Brought to you by TheJudge13 contributor Mattpt55
Ambient 22° Track 28° Humidity 29% Wind 1.8 m/s
The cars glistened under the spectacular desert lights as twilight descended and the qualifying session prepared to kick off, ready to answer the question as to whether or not any hope of redemption existed for the not quite so new and shiny qualifying format. Well, except the Red Bulls, because they have the matte finish, of course.
For Hamilton Fans: Boring Boring uh oh OMG DID YOU SEE THAT!!!!!
For everyone else: Boring Boring yesss OMG DID YOU SEE THAT!!!!!
That’s right, despite the Negative Nellies at Sky, it turns out almost any qualifying format can produce excitement if there is a real struggle or drama at the sharp end of the field. The last Q3 runs were as exciting as anything run under the old format, but significant problems remain for Q1 and Q2.
Q1 was not as boring as all that, possibly because I skipped the bits that saw Nasr, Haryanto, Palmer and Magnussen losing out and tuned in just in time to see Pascal Wehrlein rock his Manor up to P16 and doom both Pérez and Ericsson to ignominy, a sparkling drive indeed from the junior Mercedes driver and the highlight of the session. Lowlights included the performance of both Sauber and Renault, stooping on 4 of the bottom 5 spots as well as Kvyat who only managed an anemic P15. Rosberg led the way at the sharp end with Grosjean a happy P7 also a good sign for the debutante Haas F1 team.
Q2 was possibly the most painful session as only Hülkenberg chose to defend his position with everyone else accepting the results of their first runs. To be modestly fair, the light at the end of the pitlane kept the cars bottled up for almost a minute after the session started before the drivers were flagged green to start. Vandoorne officially outqualified Button but Macca looked nowhere near yesterday’s surprising results and Kvyat officially underperformed, coming P15 and looking nowhere relative to his teammate. Hülkenberg demonstrated there was pace in the Force India, going P8 and sending Grosjean out of Q3. Despite having time, Haas chose not to defend and it might have been a blessing in disguise as P9 is the highest place that gives free tyre choice for the race. Both Toro Rosso’s were eliminated as well, with Sainz P11 and Verstappen P10 when the music stopped.

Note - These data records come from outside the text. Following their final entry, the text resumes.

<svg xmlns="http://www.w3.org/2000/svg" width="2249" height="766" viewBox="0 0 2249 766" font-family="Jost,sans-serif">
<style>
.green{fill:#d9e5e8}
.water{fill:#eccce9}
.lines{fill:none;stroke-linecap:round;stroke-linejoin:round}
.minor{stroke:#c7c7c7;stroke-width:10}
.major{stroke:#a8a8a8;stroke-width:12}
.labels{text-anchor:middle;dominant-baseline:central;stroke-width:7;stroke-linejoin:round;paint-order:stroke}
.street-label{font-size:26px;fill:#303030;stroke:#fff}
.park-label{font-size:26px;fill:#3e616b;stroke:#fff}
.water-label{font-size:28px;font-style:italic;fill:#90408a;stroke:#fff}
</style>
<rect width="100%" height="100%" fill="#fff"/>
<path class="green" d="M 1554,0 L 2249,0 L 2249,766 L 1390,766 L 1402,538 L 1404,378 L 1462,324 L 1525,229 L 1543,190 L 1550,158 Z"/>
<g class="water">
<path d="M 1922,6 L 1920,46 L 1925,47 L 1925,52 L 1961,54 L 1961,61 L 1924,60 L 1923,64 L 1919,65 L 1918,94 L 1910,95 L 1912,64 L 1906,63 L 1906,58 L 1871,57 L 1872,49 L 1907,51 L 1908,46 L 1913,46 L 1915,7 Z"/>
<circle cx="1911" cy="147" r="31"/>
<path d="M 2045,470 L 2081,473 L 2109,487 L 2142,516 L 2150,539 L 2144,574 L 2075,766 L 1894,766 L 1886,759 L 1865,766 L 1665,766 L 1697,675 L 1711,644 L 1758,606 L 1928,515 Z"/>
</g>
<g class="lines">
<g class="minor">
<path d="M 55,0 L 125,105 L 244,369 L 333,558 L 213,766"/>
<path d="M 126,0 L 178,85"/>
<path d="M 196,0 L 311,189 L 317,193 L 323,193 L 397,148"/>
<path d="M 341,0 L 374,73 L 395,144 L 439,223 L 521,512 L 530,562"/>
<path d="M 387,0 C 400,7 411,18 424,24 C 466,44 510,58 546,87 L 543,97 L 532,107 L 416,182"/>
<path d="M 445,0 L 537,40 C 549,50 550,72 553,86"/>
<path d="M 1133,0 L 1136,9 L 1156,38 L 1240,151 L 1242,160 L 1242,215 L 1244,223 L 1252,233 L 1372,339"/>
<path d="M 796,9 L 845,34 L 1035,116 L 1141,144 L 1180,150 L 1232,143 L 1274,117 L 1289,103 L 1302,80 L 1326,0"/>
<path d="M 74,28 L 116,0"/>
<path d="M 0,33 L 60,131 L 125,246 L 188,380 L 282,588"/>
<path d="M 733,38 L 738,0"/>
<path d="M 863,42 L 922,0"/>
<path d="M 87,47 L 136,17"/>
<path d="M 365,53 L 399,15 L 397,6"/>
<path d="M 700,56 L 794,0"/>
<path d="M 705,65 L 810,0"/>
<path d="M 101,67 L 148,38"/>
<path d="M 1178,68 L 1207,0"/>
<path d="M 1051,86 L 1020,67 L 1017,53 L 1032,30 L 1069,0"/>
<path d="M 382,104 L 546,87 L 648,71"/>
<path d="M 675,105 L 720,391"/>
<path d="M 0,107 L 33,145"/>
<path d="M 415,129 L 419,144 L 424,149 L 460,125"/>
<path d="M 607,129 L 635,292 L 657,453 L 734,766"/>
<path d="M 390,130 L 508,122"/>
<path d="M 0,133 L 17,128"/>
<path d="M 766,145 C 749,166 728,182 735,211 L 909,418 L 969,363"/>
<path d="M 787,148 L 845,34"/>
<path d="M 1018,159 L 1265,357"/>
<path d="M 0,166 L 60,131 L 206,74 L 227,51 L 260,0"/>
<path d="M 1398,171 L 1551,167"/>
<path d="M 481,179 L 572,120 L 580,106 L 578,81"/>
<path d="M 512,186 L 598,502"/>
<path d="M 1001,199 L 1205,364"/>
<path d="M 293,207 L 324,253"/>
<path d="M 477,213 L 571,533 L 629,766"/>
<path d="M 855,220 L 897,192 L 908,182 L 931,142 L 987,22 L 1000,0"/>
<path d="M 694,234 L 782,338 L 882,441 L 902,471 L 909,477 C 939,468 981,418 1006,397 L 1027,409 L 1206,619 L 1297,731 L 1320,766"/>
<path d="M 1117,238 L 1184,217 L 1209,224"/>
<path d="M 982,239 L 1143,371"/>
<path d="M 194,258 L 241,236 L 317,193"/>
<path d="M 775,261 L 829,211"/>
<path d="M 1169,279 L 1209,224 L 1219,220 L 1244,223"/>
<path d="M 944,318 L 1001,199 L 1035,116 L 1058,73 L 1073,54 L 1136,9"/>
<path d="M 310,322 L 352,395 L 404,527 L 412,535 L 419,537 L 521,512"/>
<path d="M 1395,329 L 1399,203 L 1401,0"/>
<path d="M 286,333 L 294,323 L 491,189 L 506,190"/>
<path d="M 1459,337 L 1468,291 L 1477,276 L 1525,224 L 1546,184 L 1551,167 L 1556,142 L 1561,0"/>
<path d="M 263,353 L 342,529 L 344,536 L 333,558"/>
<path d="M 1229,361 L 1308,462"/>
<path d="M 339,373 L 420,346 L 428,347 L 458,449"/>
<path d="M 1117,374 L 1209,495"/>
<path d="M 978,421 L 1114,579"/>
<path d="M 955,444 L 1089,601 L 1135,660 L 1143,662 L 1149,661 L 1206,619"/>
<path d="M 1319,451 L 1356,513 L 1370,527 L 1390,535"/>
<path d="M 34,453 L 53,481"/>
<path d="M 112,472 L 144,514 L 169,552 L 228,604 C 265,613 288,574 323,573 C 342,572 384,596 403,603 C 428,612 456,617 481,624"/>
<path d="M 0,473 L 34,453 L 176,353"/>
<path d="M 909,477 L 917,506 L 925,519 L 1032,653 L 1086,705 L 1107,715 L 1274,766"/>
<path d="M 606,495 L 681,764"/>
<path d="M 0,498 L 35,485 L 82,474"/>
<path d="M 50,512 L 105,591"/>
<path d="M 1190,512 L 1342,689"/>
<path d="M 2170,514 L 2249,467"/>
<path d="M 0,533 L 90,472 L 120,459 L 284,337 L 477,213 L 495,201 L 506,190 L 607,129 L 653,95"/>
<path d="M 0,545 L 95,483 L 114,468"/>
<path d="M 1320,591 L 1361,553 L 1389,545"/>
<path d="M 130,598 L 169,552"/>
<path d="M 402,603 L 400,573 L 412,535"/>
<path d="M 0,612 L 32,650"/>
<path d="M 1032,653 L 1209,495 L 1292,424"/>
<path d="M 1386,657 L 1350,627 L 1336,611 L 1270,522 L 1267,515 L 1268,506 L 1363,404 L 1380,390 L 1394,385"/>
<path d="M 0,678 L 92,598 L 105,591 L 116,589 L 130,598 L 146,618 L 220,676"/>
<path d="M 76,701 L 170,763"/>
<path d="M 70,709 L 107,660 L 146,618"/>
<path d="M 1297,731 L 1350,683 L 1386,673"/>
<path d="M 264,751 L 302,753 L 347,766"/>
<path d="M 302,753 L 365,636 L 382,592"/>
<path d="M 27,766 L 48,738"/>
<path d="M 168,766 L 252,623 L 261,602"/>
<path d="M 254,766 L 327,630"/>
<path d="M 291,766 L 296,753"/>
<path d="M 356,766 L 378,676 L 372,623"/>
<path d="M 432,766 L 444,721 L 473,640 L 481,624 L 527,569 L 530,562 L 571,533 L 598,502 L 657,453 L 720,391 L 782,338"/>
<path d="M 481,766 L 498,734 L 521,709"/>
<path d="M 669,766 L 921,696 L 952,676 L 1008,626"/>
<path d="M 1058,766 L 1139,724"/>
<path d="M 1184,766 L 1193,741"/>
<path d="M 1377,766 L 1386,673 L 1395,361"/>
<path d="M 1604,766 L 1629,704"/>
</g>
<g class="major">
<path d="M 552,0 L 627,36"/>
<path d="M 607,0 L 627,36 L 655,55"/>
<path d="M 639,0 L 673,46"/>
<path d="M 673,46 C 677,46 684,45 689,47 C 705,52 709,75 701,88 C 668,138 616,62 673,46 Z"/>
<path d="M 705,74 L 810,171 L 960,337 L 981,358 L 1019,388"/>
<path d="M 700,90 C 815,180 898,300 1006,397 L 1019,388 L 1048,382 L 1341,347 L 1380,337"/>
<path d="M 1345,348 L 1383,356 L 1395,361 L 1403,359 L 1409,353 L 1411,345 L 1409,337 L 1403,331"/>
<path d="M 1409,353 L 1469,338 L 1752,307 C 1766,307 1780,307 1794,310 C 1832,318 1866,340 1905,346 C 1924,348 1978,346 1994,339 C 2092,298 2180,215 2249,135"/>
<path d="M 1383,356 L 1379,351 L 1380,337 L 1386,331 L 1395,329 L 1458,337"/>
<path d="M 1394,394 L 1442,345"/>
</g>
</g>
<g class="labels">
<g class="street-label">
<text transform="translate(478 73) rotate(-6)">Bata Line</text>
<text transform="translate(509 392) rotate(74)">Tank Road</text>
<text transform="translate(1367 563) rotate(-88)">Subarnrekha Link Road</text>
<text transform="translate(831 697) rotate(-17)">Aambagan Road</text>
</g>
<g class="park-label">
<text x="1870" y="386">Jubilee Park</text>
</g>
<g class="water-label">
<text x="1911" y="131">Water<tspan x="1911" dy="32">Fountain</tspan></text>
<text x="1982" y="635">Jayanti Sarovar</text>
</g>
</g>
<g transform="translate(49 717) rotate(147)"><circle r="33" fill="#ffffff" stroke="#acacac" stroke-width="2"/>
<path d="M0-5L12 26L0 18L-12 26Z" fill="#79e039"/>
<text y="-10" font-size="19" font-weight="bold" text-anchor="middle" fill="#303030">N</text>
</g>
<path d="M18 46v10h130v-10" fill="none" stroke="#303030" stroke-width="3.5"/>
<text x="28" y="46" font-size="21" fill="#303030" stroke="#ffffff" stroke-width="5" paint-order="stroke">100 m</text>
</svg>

Q3 started with Mercedes in a Ferrari sandwich, but on time, and as the hot laps commenced the sector times went purple for Räikkönen but not for Hamilton. Vettel was pushing though and Rosberg batting clean up took P1 up 0.17s over Vettel and into the 1:29’s. Hamilton, meanwhile, had a rough exit on the final turn and wound up P4 almost 0.7s down, setting the stage for a top 4 shootout with lots to play for. Ricciardo displaced the Williams for P5 and Hülkenberg was stuck in P8. Once Red Bull decided to not go for P4, the die was cast and as the cars headed out for their second run, it was Räikkönen leading the way, trailed by Hamilton, Vettel and Rosberg with the last word.
Räikkönen was immediately not on it but in contrast, Hamilton was clearly out to atone for his first run error, turning S1 a colour of purple not normally found in Nature, almost 0.5s up on Kimi’s effort. Vettel couldn’t touch it and even Rosberg on a fairly spectacular lap himself could only get within a tenth.
Lewis continued his assault with S2 also going purple, but Rosberg trailing just missed him by 0.003s. Vettel was giving it everything but the Ferrari remained roughly 0.15s off per sector.
S3 completed the trifecta for Hamilton, again about a tenth up on Rosberg and as it turns out setting the fastest ever lap at the circuit, a 1:29.493, faster even than the brutal V10’s which remain for many the iconic F1 engine. What a sexy lap indeed, according to Lewis’ radio, a 1.6 litre V6 besting a V10 whilst using less fuel. And, TBH, not the least bit boring. Who needs laps after the checkers with driving like that.
Of course, after the miserable start Mercedes had in Melbourne, the race is far from settled, and the midfield offers more mysteries than answers as well. With more track to play with than Melbourne, hopefully overtaking at the front will be possible somewhere other than in the pits. But regardless, the midfield offers much material to work with, in particular whether McLaren’s Friday pace can be found in Sunday’s race. Renault also will be looking to have a better day and Wehrlein will be worth keeping an eye on as well, as Manor begin to extract the benefits of their new power unit.